O quadro clínico já era delicado. Segundo boletins e reportagens publicadas nos últimos dias, Bolsonaro foi internado em 13 de março com broncopneumonia bacteriana bilateral, passou pela UTI e depois teve a classificação alterada para unidade semi-intensiva. A Agência Brasil informou que ele chegou ao hospital com febre alta, queda de saturação, sudorese e calafrios.

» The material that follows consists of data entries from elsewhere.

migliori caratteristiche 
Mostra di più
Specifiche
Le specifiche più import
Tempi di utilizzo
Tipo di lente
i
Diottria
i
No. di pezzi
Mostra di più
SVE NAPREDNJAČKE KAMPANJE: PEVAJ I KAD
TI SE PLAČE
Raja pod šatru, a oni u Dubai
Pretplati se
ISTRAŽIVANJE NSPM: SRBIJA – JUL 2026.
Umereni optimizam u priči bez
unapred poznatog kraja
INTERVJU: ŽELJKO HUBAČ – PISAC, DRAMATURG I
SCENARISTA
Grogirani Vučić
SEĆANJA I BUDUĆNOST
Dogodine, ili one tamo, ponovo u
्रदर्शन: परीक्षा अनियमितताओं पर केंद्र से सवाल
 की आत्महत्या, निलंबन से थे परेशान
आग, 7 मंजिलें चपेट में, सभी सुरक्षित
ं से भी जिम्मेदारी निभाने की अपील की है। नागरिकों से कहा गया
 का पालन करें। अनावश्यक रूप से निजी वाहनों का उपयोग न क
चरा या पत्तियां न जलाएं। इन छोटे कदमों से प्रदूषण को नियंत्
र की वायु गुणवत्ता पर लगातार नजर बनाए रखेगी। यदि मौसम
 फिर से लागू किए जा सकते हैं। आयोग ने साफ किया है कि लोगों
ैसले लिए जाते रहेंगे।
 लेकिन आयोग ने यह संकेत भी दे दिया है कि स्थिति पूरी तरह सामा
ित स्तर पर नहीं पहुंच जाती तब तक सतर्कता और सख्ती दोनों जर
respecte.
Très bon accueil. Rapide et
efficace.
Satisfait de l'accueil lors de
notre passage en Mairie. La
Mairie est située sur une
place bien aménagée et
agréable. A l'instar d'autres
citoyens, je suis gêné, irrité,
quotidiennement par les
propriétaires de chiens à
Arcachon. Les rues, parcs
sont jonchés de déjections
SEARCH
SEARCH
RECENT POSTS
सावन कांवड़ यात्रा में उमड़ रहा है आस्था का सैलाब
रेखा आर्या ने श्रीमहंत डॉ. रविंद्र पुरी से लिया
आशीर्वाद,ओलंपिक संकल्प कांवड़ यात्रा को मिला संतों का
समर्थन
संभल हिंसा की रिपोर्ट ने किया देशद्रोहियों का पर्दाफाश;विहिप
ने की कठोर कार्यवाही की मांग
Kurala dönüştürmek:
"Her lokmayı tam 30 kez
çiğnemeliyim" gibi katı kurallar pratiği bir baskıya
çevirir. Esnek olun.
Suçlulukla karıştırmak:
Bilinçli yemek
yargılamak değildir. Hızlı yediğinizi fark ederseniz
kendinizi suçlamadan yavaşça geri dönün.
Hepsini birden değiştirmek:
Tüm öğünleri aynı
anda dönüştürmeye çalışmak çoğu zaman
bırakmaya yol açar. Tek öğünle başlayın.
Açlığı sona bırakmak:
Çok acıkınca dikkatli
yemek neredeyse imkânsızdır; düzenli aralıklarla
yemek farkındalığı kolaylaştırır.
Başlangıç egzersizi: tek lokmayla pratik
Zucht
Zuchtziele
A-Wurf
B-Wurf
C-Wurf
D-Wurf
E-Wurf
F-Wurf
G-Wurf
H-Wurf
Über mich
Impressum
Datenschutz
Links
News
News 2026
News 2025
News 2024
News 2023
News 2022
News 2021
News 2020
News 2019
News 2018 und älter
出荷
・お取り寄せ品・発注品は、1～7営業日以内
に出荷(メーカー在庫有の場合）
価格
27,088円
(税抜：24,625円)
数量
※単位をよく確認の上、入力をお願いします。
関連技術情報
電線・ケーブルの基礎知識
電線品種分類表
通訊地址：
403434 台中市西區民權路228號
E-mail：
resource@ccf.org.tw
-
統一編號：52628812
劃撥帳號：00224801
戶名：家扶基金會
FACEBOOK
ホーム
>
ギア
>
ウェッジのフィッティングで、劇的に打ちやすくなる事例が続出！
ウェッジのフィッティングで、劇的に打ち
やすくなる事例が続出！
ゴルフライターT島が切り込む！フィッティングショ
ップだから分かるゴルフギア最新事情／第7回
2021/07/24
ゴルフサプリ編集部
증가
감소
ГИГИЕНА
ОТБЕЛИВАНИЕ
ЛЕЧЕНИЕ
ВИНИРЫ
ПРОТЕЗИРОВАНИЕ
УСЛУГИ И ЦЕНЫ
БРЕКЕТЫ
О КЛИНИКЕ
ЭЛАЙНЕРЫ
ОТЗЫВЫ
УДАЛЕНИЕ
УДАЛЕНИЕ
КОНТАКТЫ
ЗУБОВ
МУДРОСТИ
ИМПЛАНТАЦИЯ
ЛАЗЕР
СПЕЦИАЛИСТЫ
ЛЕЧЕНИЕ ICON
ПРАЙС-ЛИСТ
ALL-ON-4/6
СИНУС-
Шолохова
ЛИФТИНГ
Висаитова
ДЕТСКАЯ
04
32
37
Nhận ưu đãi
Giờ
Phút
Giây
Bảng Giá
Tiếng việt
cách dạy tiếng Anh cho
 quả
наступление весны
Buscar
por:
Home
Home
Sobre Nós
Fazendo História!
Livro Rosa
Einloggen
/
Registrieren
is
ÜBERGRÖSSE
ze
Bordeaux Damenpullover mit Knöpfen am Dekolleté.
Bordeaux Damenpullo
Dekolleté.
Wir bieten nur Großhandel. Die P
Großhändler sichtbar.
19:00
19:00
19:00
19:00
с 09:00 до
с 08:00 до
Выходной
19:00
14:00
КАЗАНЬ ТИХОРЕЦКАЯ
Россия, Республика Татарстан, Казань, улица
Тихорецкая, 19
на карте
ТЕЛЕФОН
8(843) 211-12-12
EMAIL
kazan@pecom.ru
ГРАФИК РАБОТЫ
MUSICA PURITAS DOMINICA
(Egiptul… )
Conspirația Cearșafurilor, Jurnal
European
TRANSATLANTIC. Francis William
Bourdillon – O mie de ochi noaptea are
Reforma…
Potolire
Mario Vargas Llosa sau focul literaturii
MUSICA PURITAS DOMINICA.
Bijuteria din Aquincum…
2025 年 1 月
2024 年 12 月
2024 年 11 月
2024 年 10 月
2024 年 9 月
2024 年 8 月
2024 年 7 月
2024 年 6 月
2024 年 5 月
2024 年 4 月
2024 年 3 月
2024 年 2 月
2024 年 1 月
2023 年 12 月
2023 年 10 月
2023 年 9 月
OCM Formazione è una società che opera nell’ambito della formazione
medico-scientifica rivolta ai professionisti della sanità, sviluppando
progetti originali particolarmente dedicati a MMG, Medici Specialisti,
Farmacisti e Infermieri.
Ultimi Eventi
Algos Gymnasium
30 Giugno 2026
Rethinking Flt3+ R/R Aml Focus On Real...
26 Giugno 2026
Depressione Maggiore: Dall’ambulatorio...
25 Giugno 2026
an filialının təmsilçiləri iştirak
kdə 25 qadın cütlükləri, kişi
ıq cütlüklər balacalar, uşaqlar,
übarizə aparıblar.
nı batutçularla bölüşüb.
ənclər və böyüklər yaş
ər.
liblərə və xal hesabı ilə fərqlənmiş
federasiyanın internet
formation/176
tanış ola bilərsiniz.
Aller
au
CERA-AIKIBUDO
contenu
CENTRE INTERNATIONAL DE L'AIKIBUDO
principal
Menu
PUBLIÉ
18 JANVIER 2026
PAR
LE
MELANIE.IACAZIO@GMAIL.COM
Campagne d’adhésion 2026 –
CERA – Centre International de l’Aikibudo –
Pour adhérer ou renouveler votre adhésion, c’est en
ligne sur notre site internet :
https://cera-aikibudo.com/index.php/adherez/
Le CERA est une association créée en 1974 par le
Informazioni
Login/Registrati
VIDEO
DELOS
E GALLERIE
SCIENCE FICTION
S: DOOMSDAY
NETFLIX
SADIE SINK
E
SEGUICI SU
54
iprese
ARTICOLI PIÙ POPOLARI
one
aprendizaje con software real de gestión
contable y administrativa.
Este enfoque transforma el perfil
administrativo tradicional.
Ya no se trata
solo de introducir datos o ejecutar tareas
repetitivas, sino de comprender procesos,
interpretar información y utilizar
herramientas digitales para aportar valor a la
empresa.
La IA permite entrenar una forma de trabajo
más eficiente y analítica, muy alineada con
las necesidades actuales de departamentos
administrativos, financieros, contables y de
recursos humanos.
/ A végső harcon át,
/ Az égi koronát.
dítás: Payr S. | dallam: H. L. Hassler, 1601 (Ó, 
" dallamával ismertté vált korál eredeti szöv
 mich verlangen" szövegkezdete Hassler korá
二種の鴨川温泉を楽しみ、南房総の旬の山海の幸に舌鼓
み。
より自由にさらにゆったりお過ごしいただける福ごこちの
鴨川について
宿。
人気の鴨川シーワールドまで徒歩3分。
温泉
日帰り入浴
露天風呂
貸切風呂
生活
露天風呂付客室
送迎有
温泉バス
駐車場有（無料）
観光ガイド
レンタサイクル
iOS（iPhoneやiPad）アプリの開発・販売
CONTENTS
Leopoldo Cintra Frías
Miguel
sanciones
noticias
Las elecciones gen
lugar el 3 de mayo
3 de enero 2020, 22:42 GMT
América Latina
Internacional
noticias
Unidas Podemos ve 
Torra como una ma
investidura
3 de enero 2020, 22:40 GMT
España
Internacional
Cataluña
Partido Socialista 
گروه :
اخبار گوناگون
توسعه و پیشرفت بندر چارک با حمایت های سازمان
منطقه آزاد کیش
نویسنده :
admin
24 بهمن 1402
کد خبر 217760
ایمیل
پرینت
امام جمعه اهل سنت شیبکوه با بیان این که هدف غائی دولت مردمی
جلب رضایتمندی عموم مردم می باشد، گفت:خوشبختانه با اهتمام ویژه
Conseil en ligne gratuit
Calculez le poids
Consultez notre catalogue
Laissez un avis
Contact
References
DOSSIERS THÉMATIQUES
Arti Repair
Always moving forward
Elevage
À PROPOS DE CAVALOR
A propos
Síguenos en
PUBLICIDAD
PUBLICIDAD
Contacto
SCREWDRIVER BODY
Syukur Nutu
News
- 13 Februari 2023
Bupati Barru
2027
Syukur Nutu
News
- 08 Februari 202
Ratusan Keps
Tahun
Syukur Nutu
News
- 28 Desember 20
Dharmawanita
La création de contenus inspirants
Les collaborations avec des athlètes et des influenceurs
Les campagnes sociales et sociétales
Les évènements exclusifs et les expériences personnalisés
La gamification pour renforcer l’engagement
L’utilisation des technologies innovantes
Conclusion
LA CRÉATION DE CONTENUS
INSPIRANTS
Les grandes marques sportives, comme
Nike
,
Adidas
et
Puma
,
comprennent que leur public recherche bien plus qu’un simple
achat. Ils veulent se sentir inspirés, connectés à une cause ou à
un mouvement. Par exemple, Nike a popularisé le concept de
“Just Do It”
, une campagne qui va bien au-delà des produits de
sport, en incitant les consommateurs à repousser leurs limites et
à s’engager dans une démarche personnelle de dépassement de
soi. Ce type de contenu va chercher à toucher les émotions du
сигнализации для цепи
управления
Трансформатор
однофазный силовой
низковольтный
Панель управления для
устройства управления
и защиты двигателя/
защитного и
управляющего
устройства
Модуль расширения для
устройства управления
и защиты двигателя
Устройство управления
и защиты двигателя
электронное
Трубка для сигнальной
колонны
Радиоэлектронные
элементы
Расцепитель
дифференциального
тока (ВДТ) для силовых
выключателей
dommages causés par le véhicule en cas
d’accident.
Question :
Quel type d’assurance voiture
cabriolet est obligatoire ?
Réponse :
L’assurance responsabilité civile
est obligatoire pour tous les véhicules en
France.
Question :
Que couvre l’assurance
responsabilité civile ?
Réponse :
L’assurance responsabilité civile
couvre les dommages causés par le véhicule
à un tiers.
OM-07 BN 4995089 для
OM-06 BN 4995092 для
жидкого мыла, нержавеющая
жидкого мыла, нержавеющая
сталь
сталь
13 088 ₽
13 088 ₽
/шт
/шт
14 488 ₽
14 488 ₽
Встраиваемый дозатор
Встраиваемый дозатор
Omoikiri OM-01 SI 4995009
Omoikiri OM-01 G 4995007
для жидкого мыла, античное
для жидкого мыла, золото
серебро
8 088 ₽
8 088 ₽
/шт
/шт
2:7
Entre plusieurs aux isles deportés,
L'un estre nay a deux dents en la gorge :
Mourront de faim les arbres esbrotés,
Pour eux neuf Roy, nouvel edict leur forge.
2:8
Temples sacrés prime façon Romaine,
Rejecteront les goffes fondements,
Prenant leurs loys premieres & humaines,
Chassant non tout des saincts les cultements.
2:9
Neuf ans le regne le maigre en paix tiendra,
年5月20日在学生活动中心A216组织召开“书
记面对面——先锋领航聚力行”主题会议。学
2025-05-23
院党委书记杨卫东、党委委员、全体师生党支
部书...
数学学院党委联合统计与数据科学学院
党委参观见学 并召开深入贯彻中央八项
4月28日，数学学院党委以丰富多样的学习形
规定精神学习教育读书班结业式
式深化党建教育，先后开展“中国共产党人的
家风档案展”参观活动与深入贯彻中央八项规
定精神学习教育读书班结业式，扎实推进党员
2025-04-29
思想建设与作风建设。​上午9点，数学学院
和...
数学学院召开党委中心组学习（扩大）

Politicamente, a postagem tem efeito ambíguo. Para adversários e parte do público, a imagem reforça a percepção de fragilidade física e desgaste de um líder que sempre cultivou a ideia de resistência e vigor pessoal. Já entre apoiadores, o texto também gera desconforto porque pode colidir com a figura pública do “militar forte” construída ao longo dos anos, mesmo quando o objetivo evidente do filho era despertar empatia e sublinhar a gravidade do momento. Essa leitura é uma inferência a partir do conteúdo da postagem e do histórico de construção simbólica de Bolsonaro.
O resultado é que a publicação deixou de ser apenas um relato familiar. Ela passou a funcionar como peça política involuntária, ao humanizar Bolsonaro num grau raro e expor um contraste forte entre o personagem cultivado em público e o estado descrito por Carlos dentro do hospital.